Le truc c’est de chercher la sta­tion-ser­vice la moins vis­i­ble, la mieux nichée, la plus intime. La dif­férence sur le plein per­met d’é­conomiser l’équiv­a­lent d’un menu ou d’une tournée d’apéri­tif. Dis comme ça, la chose à l’air sim­ple, mais il faut garder l’œil ouvert sur des cen­taines de kilo­mètres et analyser les pan­neaux per­chés au fond des paysages. A Lodares, j’en trou­ve un der­rière un petite cordil­lère. Edi­fice de tôle blanche dressé sur un ter­rain vague. Des semi-remorques à la manœu­vre. Dans la cab­ine, une femme pom­p­iste. Elle met ses gants, ouvre mon réser­voir, fait couler le diesel. Le pied sur mon pneu Cli­mate Cross elle demande:

-Sont vrais ces Michelin?

-Vrais? Oui bien sûr! Parce qu’il y en a des faux?

-Et com­ment M’sieur, y’a des faux en tout, les vôtres ils doivent coûter dans les 100 balles pièce eh bien on peut en trou­ver pour huit balles, de la copie chinoise.

A ce moment-là, un routi­er descend de son camion, il lance à la pompiste:

-Hé María, où as tu mis ton mari?

-Il y a longtemps que je l’ai envoyé promen­er! Non mais!

Elle se remet à taper du pied sur mon pneu:

-C’est comme pour les goss­es, on en fait trois ou qua­tre, ou même cinq, et il y en a tou­jours un qui est une copie des autres et celui-là, il marche moins bien, il a pas de qual­ité, on peut rien en faire.

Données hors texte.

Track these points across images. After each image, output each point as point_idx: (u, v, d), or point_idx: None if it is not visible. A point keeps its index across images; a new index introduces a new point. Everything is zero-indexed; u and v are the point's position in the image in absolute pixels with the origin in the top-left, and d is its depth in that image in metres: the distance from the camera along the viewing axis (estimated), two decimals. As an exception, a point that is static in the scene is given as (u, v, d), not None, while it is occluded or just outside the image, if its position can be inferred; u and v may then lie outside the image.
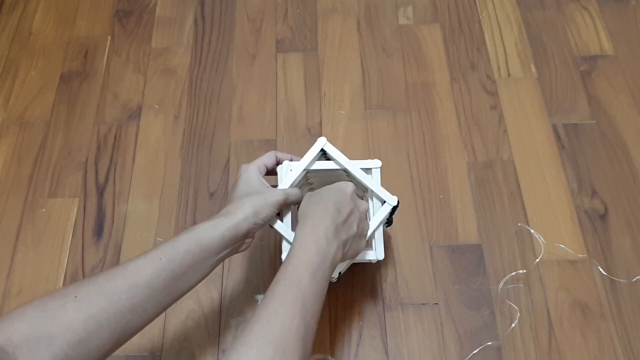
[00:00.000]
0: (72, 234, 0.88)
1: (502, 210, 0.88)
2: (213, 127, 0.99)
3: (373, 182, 0.71)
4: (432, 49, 1.06)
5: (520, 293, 0.81)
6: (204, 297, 0.81)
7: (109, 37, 1.10)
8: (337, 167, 0.72)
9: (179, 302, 0.60)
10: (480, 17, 1.10)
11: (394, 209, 0.71)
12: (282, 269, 0.57)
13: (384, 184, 0.86)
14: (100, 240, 0.87)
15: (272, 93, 1.02)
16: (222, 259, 0.61)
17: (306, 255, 0.57)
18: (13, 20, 1.13)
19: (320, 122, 0.98)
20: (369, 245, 0.73)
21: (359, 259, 0.71)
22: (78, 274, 0.84)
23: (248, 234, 0.63)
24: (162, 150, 0.96)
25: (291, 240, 0.65)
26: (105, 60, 1.07)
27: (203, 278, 0.60)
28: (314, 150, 0.71)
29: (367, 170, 0.72)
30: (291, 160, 0.73)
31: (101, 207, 0.90)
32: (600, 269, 0.82)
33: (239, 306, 0.81)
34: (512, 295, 0.81)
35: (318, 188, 0.74)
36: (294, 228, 0.71)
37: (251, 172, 0.68)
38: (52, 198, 0.91)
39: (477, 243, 0.85)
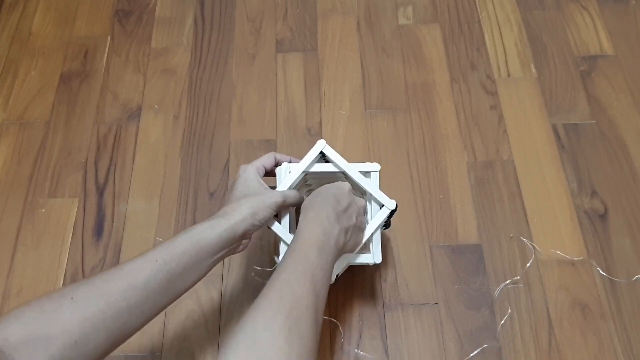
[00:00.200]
0: (72, 234, 0.88)
1: (502, 210, 0.88)
2: (213, 127, 0.99)
3: (371, 185, 0.71)
4: (432, 49, 1.06)
5: (520, 293, 0.81)
6: (204, 297, 0.81)
7: (109, 37, 1.10)
8: (336, 170, 0.72)
9: (179, 302, 0.60)
10: (480, 17, 1.10)
11: (392, 212, 0.71)
12: (289, 249, 0.59)
13: (384, 184, 0.86)
14: (100, 240, 0.87)
15: (272, 93, 1.02)
16: (219, 260, 0.61)
17: (311, 235, 0.60)
18: (13, 20, 1.13)
19: (320, 122, 0.98)
20: (366, 248, 0.73)
21: (356, 261, 0.71)
22: (78, 274, 0.84)
23: (245, 235, 0.63)
24: (162, 150, 0.96)
25: (289, 242, 0.65)
26: (105, 60, 1.07)
27: (200, 279, 0.60)
28: (313, 153, 0.71)
29: (366, 174, 0.72)
30: (290, 162, 0.73)
31: (101, 207, 0.90)
32: (600, 270, 0.82)
33: (239, 306, 0.81)
34: (512, 295, 0.81)
35: (303, 204, 0.74)
36: (292, 230, 0.71)
37: (250, 173, 0.68)
38: (52, 198, 0.91)
39: (477, 243, 0.85)
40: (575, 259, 0.83)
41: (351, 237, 0.66)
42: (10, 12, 1.14)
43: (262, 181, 0.68)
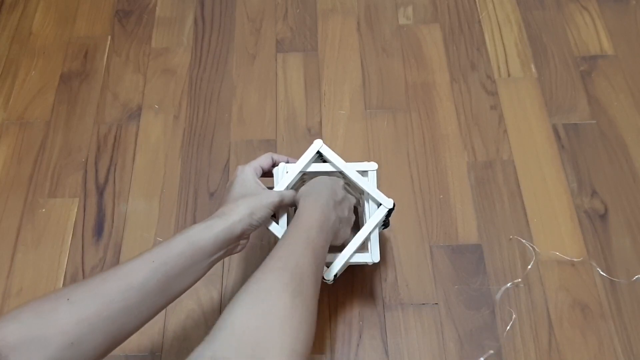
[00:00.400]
0: (72, 234, 0.88)
1: (502, 210, 0.88)
2: (213, 127, 0.99)
3: (369, 184, 0.71)
4: (432, 49, 1.06)
5: (520, 293, 0.81)
6: (203, 297, 0.81)
7: (109, 37, 1.10)
8: (333, 170, 0.72)
9: (178, 302, 0.60)
10: (480, 17, 1.10)
11: (390, 211, 0.71)
12: (290, 227, 0.62)
13: (384, 184, 0.86)
14: (100, 240, 0.87)
15: (272, 93, 1.02)
16: (216, 261, 0.61)
17: (312, 216, 0.63)
18: (13, 20, 1.13)
19: (320, 122, 0.98)
20: (365, 247, 0.73)
21: (355, 261, 0.71)
22: (78, 274, 0.84)
23: (243, 236, 0.63)
24: (162, 150, 0.96)
25: None
26: (105, 60, 1.07)
27: (197, 279, 0.60)
28: (310, 153, 0.71)
29: (363, 173, 0.72)
30: (287, 162, 0.73)
31: (101, 207, 0.90)
32: (599, 270, 0.82)
33: (239, 306, 0.81)
34: (512, 295, 0.81)
35: (303, 187, 0.75)
36: None
37: (247, 174, 0.68)
38: (52, 198, 0.91)
39: (477, 243, 0.85)
40: (575, 259, 0.83)
41: (342, 228, 0.68)
42: (10, 12, 1.14)
43: (259, 181, 0.68)
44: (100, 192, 0.92)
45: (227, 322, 0.47)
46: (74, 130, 0.99)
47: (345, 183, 0.74)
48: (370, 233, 0.70)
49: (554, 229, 0.86)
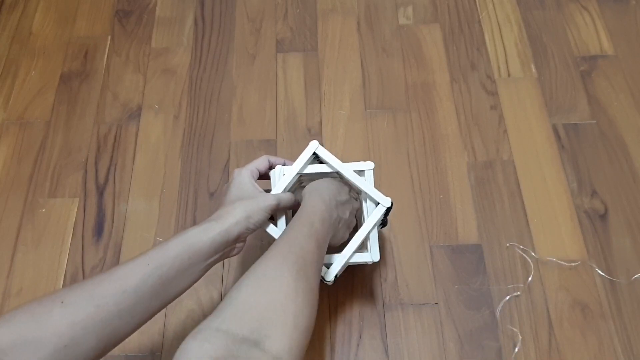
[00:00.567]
0: (72, 234, 0.88)
1: (502, 210, 0.88)
2: (213, 127, 0.99)
3: (366, 184, 0.71)
4: (432, 49, 1.06)
5: (520, 293, 0.81)
6: (204, 297, 0.81)
7: (109, 37, 1.10)
8: (330, 170, 0.71)
9: (179, 302, 0.60)
10: (480, 17, 1.10)
11: (388, 210, 0.71)
12: (294, 218, 0.64)
13: (384, 183, 0.86)
14: (100, 240, 0.87)
15: (272, 93, 1.02)
16: (212, 264, 0.61)
17: (315, 208, 0.65)
18: (13, 20, 1.13)
19: (320, 122, 0.98)
20: (364, 247, 0.73)
21: (354, 260, 0.71)
22: (78, 274, 0.84)
23: (239, 239, 0.63)
24: (162, 150, 0.96)
25: None
26: (105, 60, 1.07)
27: (193, 283, 0.60)
28: (306, 154, 0.71)
29: (360, 173, 0.72)
30: (284, 164, 0.73)
31: (101, 207, 0.90)
32: (599, 271, 0.82)
33: (239, 306, 0.81)
34: (512, 296, 0.81)
35: (308, 184, 0.75)
36: None
37: (244, 177, 0.67)
38: (52, 198, 0.91)
39: (477, 243, 0.85)
40: (575, 259, 0.83)
41: (342, 228, 0.70)
42: (10, 12, 1.14)
43: (256, 184, 0.68)
44: (100, 192, 0.92)
45: (233, 298, 0.49)
46: (74, 130, 0.99)
47: (350, 189, 0.74)
48: (369, 232, 0.70)
49: (554, 229, 0.86)
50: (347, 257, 0.69)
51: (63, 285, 0.84)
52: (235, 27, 1.11)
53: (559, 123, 0.97)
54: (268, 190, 0.70)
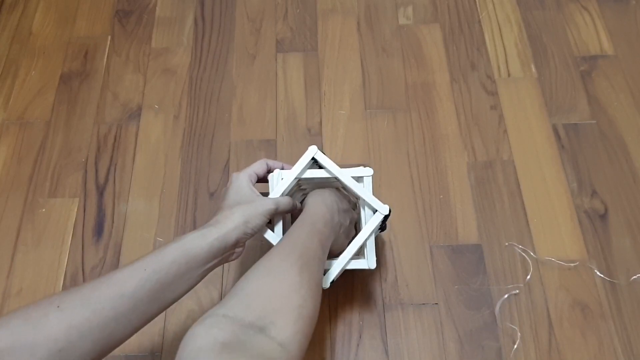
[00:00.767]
0: (72, 234, 0.88)
1: (502, 210, 0.88)
2: (213, 127, 0.99)
3: (364, 190, 0.70)
4: (432, 49, 1.06)
5: (520, 293, 0.81)
6: (204, 297, 0.81)
7: (109, 37, 1.10)
8: (329, 176, 0.71)
9: (179, 302, 0.60)
10: (480, 17, 1.10)
11: (386, 217, 0.71)
12: (297, 220, 0.65)
13: (384, 184, 0.86)
14: (100, 240, 0.87)
15: (272, 93, 1.02)
16: (210, 269, 0.61)
17: (318, 211, 0.67)
18: (13, 20, 1.13)
19: (320, 122, 0.98)
20: (361, 253, 0.73)
21: (351, 266, 0.71)
22: (78, 274, 0.84)
23: (237, 244, 0.63)
24: (162, 150, 0.96)
25: None
26: (105, 60, 1.07)
27: (191, 288, 0.60)
28: (305, 159, 0.70)
29: (359, 179, 0.71)
30: (282, 168, 0.73)
31: (101, 207, 0.90)
32: (597, 272, 0.82)
33: (239, 306, 0.81)
34: (511, 296, 0.81)
35: (311, 191, 0.75)
36: None
37: (242, 181, 0.67)
38: (52, 198, 0.91)
39: (477, 243, 0.85)
40: (575, 259, 0.83)
41: (341, 235, 0.70)
42: (10, 12, 1.14)
43: (254, 189, 0.67)
44: (100, 192, 0.92)
45: (239, 289, 0.51)
46: (74, 130, 0.99)
47: (350, 199, 0.75)
48: (366, 240, 0.70)
49: (554, 229, 0.86)
50: (344, 263, 0.69)
51: (63, 285, 0.84)
52: (235, 27, 1.11)
53: (559, 123, 0.97)
54: (266, 194, 0.70)
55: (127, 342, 0.54)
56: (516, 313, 0.79)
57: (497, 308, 0.80)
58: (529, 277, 0.82)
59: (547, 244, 0.85)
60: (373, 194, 0.71)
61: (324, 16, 1.11)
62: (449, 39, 1.07)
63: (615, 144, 0.94)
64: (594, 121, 0.97)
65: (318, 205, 0.68)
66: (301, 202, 0.74)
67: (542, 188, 0.90)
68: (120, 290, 0.52)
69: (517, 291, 0.81)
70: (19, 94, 1.03)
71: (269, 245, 0.69)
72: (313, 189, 0.76)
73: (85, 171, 0.94)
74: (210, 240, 0.59)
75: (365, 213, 0.71)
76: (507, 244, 0.85)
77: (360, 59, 1.05)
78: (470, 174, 0.92)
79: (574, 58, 1.04)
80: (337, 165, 0.71)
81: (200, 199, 0.91)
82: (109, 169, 0.94)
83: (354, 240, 0.70)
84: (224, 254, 0.61)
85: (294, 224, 0.65)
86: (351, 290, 0.82)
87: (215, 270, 0.62)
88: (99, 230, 0.88)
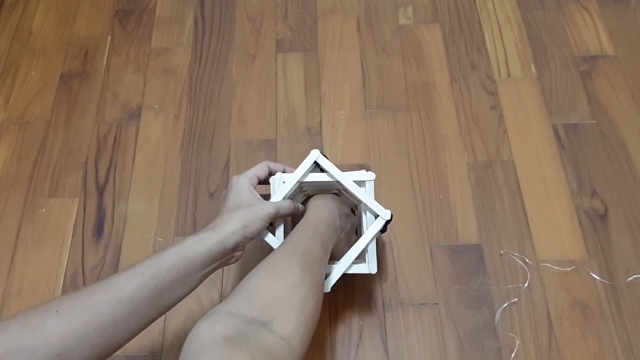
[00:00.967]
0: (72, 234, 0.88)
1: (502, 210, 0.88)
2: (213, 127, 0.99)
3: (366, 195, 0.70)
4: (432, 49, 1.06)
5: (520, 293, 0.81)
6: (204, 297, 0.81)
7: (109, 37, 1.10)
8: (331, 180, 0.70)
9: (178, 302, 0.60)
10: (480, 17, 1.10)
11: (387, 222, 0.70)
12: (299, 223, 0.66)
13: (385, 184, 0.86)
14: (100, 240, 0.87)
15: (272, 93, 1.02)
16: (209, 273, 0.61)
17: (320, 214, 0.68)
18: (13, 20, 1.13)
19: (320, 122, 0.98)
20: (362, 258, 0.72)
21: (352, 271, 0.71)
22: (78, 274, 0.84)
23: (236, 248, 0.62)
24: (162, 150, 0.96)
25: None
26: (105, 60, 1.07)
27: (190, 292, 0.59)
28: (308, 163, 0.70)
29: (361, 183, 0.71)
30: (284, 171, 0.72)
31: (101, 207, 0.90)
32: (593, 275, 0.82)
33: (239, 306, 0.81)
34: (512, 295, 0.81)
35: (312, 194, 0.75)
36: None
37: (242, 184, 0.67)
38: (52, 198, 0.91)
39: (477, 243, 0.85)
40: (575, 259, 0.83)
41: (343, 239, 0.71)
42: (10, 12, 1.14)
43: (255, 192, 0.67)
44: (100, 192, 0.92)
45: (243, 287, 0.52)
46: (74, 130, 0.99)
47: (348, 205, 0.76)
48: (367, 244, 0.70)
49: (554, 229, 0.86)
50: (345, 267, 0.69)
51: (63, 285, 0.84)
52: (235, 27, 1.11)
53: (559, 123, 0.97)
54: (267, 196, 0.69)
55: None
56: (516, 313, 0.79)
57: (497, 314, 0.80)
58: (526, 285, 0.82)
59: (547, 244, 0.85)
60: (374, 197, 0.71)
61: (324, 16, 1.11)
62: (449, 39, 1.07)
63: (615, 144, 0.94)
64: (594, 121, 0.97)
65: (320, 209, 0.69)
66: (301, 204, 0.74)
67: (542, 188, 0.90)
68: (119, 295, 0.52)
69: (515, 299, 0.81)
70: (19, 94, 1.03)
71: (269, 247, 0.69)
72: (314, 191, 0.76)
73: (85, 171, 0.94)
74: (209, 245, 0.59)
75: (366, 217, 0.71)
76: (501, 252, 0.84)
77: (360, 59, 1.05)
78: (470, 174, 0.92)
79: (574, 58, 1.04)
80: (338, 165, 0.70)
81: (200, 199, 0.91)
82: (109, 169, 0.94)
83: (355, 245, 0.70)
84: (222, 258, 0.61)
85: (296, 226, 0.65)
86: (351, 291, 0.82)
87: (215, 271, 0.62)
88: (99, 230, 0.88)
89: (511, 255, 0.84)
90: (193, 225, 0.89)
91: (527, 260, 0.83)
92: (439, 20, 1.10)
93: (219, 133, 0.98)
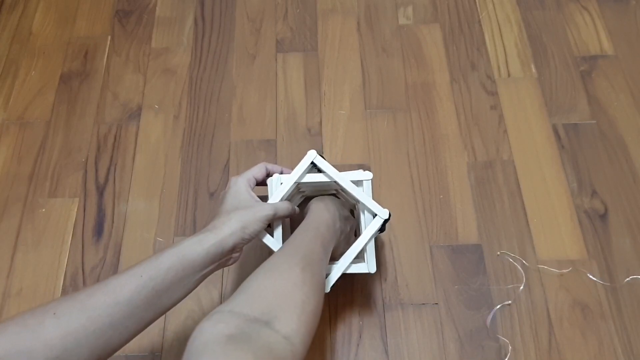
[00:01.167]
0: (72, 234, 0.88)
1: (502, 210, 0.88)
2: (213, 127, 0.99)
3: (364, 194, 0.70)
4: (432, 49, 1.06)
5: (520, 293, 0.81)
6: (204, 297, 0.81)
7: (109, 37, 1.10)
8: (328, 180, 0.71)
9: (177, 304, 0.60)
10: (480, 17, 1.10)
11: (385, 221, 0.70)
12: (300, 225, 0.66)
13: (385, 184, 0.86)
14: (100, 240, 0.87)
15: (272, 93, 1.02)
16: (207, 274, 0.61)
17: (321, 216, 0.68)
18: (13, 20, 1.13)
19: (320, 122, 0.98)
20: (361, 257, 0.72)
21: (351, 271, 0.71)
22: (78, 274, 0.84)
23: (234, 249, 0.62)
24: (162, 150, 0.96)
25: None
26: (105, 60, 1.07)
27: (188, 293, 0.60)
28: (304, 164, 0.70)
29: (358, 183, 0.71)
30: (281, 172, 0.72)
31: (101, 207, 0.90)
32: (591, 276, 0.82)
33: (239, 306, 0.81)
34: (512, 295, 0.81)
35: (310, 195, 0.75)
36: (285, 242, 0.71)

Puis elle se lance en dialecte dans un dis­cours sur les ver­tus des vrais enfants et des faux adultes qui me fait rire aux larmes bien que n’y com­prenne goutte. 

2025

Après l’équili­bre et la per­fec­tion, la déca­dence et la folie col­lec­tive. Toute sta­bil­ité per­due, les corps divaguent, la pen­sée déraisonne.